"Hit-and-run" transformation by adenovirus oncogenes

Abstract

According to classical concepts of viral oncogenesis, the persistence of virus-specific oncogenes is required to maintain the transformed cellular phenotype. In contrast, the "hit-and-run" hypothesis claims that viruses can mediate cellular transformation through an initial "hit," while maintenance of the transformed state is compatible with the loss ("run") of viral molecules. It is well established that the adenovirus E1A and E1B gene products can cooperatively transform primary human and rodent cells to a tumorigenic phenotype and that these cells permanently express the viral oncogenes. Additionally, recent studies have shown that the adenovirus E4 region encodes two novel oncoproteins, the products of E4orf6 and E4orf3, which cooperate with the viral E1A proteins to transform primary rat cells in an E1B-like fashion. Unexpectedly, however, cells transformed by E1A and either E4orf6 or E4orf3 fail to express the viral E4 gene products, and only a subset contain E1A proteins. In fact, the majority of these cells lack E4- and E1A-specific DNA sequences, indicating that transformation occurred through a hit-and-run mechanism. We provide evidence that the unusual transforming activities of the adenoviral oncoproteins may be due to their mutagenic potential. Our results strongly support the possibility that even tumors that lack any detectable virus-specific molecules can be of viral origin, which could have a significant impact on the use of adenoviral vectors for gene therapy.

FIG. 1

Cells transformed by Ad5 E1A and Ad5 E4orf6-neo or E4orf3-neo are G418 sensitive. Shown are representative plates from transfections of primary rat cells with empty vector-neo or combinations of pCMV-E1A with empty vector-neo, pCMV-E1B-55 kDa-neo, pCMV-E4orf6-neo, or pCMV-E4orf3-neo, which contain transformed colonies obtained in the absence or presence of the selective drug G418.

FIG. 2

Absence of E1A and E4 proteins and genes in the majority of cell lines transformed by E1A plus E4orf6 or E4orf3. (a to c) Analysis of viral oncogene expression in 10 different AB (a), AS (b), and AT (c) cell lines by immunoblotting with M73 (E1A) or 2A6 (E1B-55 kDa) antibodies or by combined immunoprecipitation and immunoblotting with RSA3 (E4orf6) or 6A11 (E4orf3) antibodies. (d to f) PCR screening for the presence of E1A-, E1B-, E4orf6-, or E4orf3-specific DNA in 10 different AB (d), AS (e), and AT (f) cell lines.
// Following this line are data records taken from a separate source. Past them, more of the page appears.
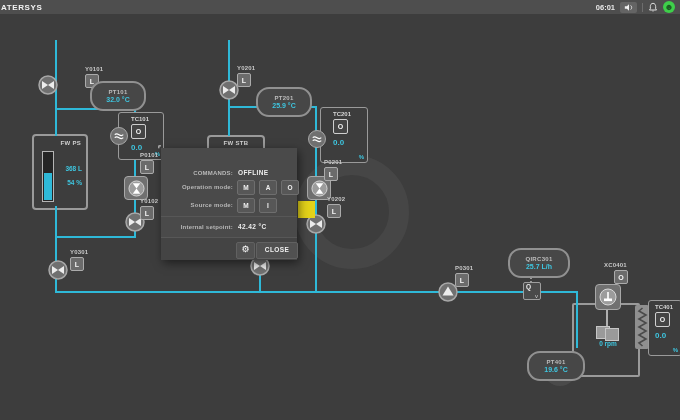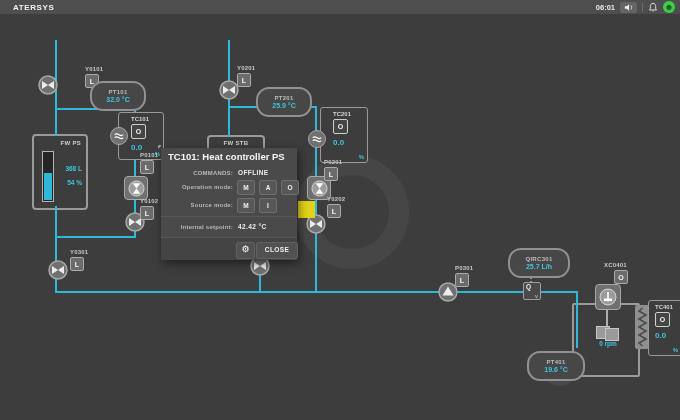--- a/index.html
+++ b/index.html
@@ -1,20 +1,20 @@
 <!DOCTYPE html>
 <html><head>
 <meta charset="utf-8">
 <style>
   html,body{margin:0;padding:0;background:#2e2e2e;font-family:"Liberation Sans",sans-serif;}
   .stage{position:relative;width:680px;height:420px;background:#3d3d3d;overflow:hidden;}
 
   
   .topbar{position:absolute;top:0;left:0;right:0;height:14px;background:#4e4e4e;display:flex;align-items:center;z-index:80;}
-  .brand{color:#f2f2f2;font-size:8px;font-weight:bold;letter-spacing:.6px;margin-left:13px;}
+  .brand{color:#f2f2f2;font-size:8px;font-weight:bold;letter-spacing:.6px;margin-left:1px;}
   .topbar-right{margin-left:auto;display:flex;align-items:center;gap:5px;padding-right:5px;}
   .time{color:#e8e8e8;font-size:7.5px;font-weight:bold;}
   .icon-btn{width:17px;height:11px;background:#646464;border-radius:2px;display:flex;align-items:center;justify-content:center;cursor:pointer;}
   .tb-divider{width:1px;height:9px;background:#6d6d6d;}
   .avatar{width:12px;height:12px;border-radius:50%;background:#3ecf4a;color:#1a5a21;font-size:9px;line-height:12px;text-align:center;overflow:hidden;}
 
   
   .ring{position:absolute;left:295px;top:155px;width:74px;height:74px;border:20px solid #464646;border-radius:50%;z-index:0;}
   .wdot{position:absolute;left:543px;top:352px;width:34px;height:34px;border-radius:50%;background:#4a4a4a;z-index:0;}
 
@@ -302,21 +302,20 @@
     <span class="pill-label">QIRC301</span>
     <span class="pill-value">25.7 L/h</span>
   </div>
   <div class="pill" style="left:527px;top:351px;width:54px;height:26px;">
     <span class="pill-label">PT401</span>
     <span class="pill-value">19.6 °C</span>
   </div>
 
   <div class="dialog">
     <span class="dlg-corner">⌜</span>
-    <div class="dlg-title">TC101: Heat controller PS</div>
 
     <span class="dlg-label" style="top:22px;">COMMANDS:</span>
     <span class="dlg-value" style="left:77px;top:21px;">OFFLINE</span>
 
     <span class="dlg-label" style="top:36px;">Operation mode:</span>
     <div class="dlg-btnrow" style="left:76px;top:32px;">
       <div class="dlg-btn">M</div>
       <div class="dlg-btn">A</div>
       <div class="dlg-btn">O</div>
     </div>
IgG, immunoglobulin G.

FIG. 3

Transient coexpression of Ad5 E4orf6 or E4orf3 with Ad5 E1A increases the mutation frequency at the hprt locus. For mutagenesis assays, 10⁵ CHO-D422 cells were transfected with either empty vector or plasmids encoding the indicated viral genes. After 4 days, cells were trypsinized and replated at a density of 10⁵ cells per plate in selective growth medium containing 6-thioguanine. Drug-resistant colonies from two of these plates corresponding to a total of 2 × 10⁵ cells plated in selective medium were counted 7 to 8 days thereafter, and numbers were corrected for the plating efficiency. The mean and standard deviation for at least three independent experiments are presented. After correction for the plating efficiency, the average number of 6-thioguanine-resistant colonies was 7 per plate for the vector control. The same results were obtained in two separate experiments in which we plated a total of 10⁶ cells (10 plates with 10⁵ cells/plate) in selective growth medium (data not shown).